***** Estratto del documento
Timori di obsolescenza
Come sei invecchiato, caro telefono!
Se il vostro telefono cade dal terzo piano, se va smarrito nel corso di un rave o se qualcuno se lo inguatta mentre siete distratti, non ci sono scuse: dovete sostituirlo. Ma quando il vostro vecchio apparecchio è ancora perfettamente funzionante, come si fa a decidere se sostituirlo o meno con l'ultima luccicante novità comparsa sugli scaffali? Se optate per sostituzioni frequenti e troppo ravvicinate, rischiate di ritrovarvi tra le mani un dispositivo con differenze solo marginali rispetto a quello che avete anzitempo mandato in pensione.
Un generico termine di riferimento può essere fornito dalla formuletta "costo / ore di utilizzo". In questo modo, anche l'acquisto di un dispositivo che comporti una spesa relativamente elevata può essere giustificato e, in fin dei conti, logico. Se acquistate una costosa fotocamera reflex professionale e poi la usate solo per quindici giorni in agosto, un upgrade molto frequente sarebbe del tutto privo di senso.
**********
***** Dati da esaminare
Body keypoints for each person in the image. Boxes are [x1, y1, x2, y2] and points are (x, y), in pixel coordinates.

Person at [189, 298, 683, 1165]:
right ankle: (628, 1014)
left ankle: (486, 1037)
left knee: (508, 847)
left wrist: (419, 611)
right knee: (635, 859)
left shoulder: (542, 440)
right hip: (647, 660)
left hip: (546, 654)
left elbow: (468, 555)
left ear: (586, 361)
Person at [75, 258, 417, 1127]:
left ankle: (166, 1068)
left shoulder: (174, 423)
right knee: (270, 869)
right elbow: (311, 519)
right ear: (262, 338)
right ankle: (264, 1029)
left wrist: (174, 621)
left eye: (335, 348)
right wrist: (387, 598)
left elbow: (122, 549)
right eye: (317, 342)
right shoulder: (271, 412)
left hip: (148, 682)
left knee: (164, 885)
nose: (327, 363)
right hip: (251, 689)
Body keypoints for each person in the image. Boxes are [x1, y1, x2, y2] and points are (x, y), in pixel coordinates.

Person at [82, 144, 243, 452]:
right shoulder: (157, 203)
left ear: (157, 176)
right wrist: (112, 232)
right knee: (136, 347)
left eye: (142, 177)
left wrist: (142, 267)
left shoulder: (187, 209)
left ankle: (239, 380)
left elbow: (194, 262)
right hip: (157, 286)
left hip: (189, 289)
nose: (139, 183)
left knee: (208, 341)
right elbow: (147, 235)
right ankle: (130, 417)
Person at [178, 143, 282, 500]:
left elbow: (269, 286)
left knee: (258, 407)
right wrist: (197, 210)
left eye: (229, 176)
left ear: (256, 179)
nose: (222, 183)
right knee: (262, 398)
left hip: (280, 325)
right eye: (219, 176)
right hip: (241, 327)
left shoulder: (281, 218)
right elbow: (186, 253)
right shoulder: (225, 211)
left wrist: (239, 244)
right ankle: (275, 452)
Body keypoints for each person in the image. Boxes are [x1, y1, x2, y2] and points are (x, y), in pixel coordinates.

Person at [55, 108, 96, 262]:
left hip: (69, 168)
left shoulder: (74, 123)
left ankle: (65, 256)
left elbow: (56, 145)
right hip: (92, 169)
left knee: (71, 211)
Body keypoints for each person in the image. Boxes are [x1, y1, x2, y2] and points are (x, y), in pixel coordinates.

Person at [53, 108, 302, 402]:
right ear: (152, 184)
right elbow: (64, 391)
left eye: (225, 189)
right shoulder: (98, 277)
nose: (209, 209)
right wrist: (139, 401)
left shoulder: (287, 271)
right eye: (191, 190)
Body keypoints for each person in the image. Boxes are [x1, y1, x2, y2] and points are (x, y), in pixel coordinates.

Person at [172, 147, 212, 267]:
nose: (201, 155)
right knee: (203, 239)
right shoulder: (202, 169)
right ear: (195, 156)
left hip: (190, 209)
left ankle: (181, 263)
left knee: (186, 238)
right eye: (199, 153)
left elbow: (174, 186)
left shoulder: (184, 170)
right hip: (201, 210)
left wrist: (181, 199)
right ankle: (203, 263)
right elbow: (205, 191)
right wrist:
**********
Compiti ed esercizi:
a – Nell'estratto sull'invecchiamento dei telefoni, quale formula viene indicata come termine di riferimento generico?
b – Riscrivi in forma più breve il paragrafo dell'estratto sull'invecchiamento dei telefoni che comincia con "Se il vostro telefono cade dal terzo piano", mantenendone i fatti principali.
c – Riassumi l'estratto sull'invecchiamento dei telefoni in due frasi.

Soluzioni dei compiti:
a – La formula "costo / ore di utilizzo".

b – Se il telefono cade, si smarrisce o viene rubato, bisogna sostituirlo. Quando invece funziona ancora perfettamente, è difficile decidere se cambiarlo con l'ultima novità. Sostituzioni troppo frequenti rischiano di portare a un dispositivo con differenze solo marginali rispetto al precedente.

c – Un telefono perso, rotto o rubato va sostituito, ma se funziona ancora, cambiarlo troppo spesso rischia di dare un dispositivo con differenze solo marginali. Per decidere si può usare la formula "costo / ore di utilizzo", che può giustificare anche una spesa elevata e rende insensati aggiornamenti frequenti di un apparecchio usato poco.